For the pho, we first stripped most of the meat off of 4 of the smoked confit duck legs. Then we cracked the bones with a hammer to expose the marrow, placed them in a saucepan with a star anise pod, a few allspice berries, some coriander & peppercorns, a few cloves of smashed garlic and a couple wedges of red onion, then covered it all with cold, filtered water and put it on the stove to simmer for about two hours. While the broth cooked we soaked some rice noodles, and once it was ready it was a simple matter to finish the soup.
The broth was strained to remove all the spices and fragments of meat and bone and seasoned with a bit of smoked salt, white pepper, and brown sugar. The noodles were drained of their soaking water, then added to the broth to simmer just a minute or two to let them soften up and become more supple.
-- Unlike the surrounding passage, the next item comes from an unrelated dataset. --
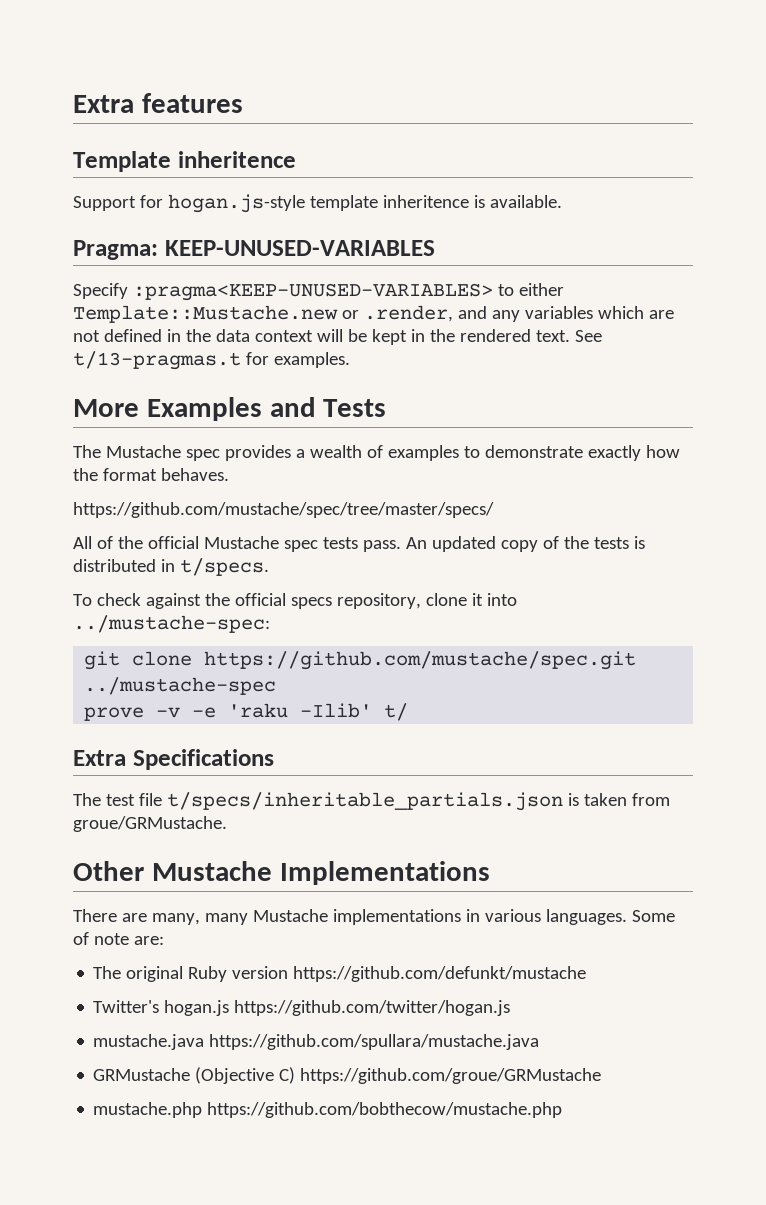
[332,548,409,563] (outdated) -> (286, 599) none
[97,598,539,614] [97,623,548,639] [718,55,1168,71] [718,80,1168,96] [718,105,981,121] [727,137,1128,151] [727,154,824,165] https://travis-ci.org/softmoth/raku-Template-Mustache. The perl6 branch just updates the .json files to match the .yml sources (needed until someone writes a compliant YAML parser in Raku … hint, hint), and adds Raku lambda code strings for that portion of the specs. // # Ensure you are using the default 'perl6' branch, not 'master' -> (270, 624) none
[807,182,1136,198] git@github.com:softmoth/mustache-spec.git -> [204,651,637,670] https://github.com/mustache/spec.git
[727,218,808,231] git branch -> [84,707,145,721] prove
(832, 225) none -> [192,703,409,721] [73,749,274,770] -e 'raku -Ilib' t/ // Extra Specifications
We then removed them to our soup bowls and added the shredded duck meat and a generous handful of fresh mung bean sprouts to the hot broth, just long enough for the duck to warm through and for the fat to melt a bit. This all got spooned over the noodles along with the broth, and we garnished our bowls with a few fresh, crunchy sprouts, some fresh cilantro, and a squeeze of lime. Justin also added some sriracha to his bowl, which I’m sure was perfect, but as mentioned previously I’m a wuss and didn’t partake.
The broth was rich yet delicately flavored, the noodles were tender and appropriately slippery and slurpable, and the duck was tender and just lightly smokey – all told, a surprisingly subtle but complex bowl of flavors. The veggie-filled summer rolls provided the perfect fresh, crunchy counterpoint to the rich, savory soup and rounded out the meal perfectly.
A good start to the week, if I do say so myself; tonight, we’re cooking foie for the first time in our lives, which should be especially interesting considering neither of us has ever even EATEN foie before. I’m a little scared.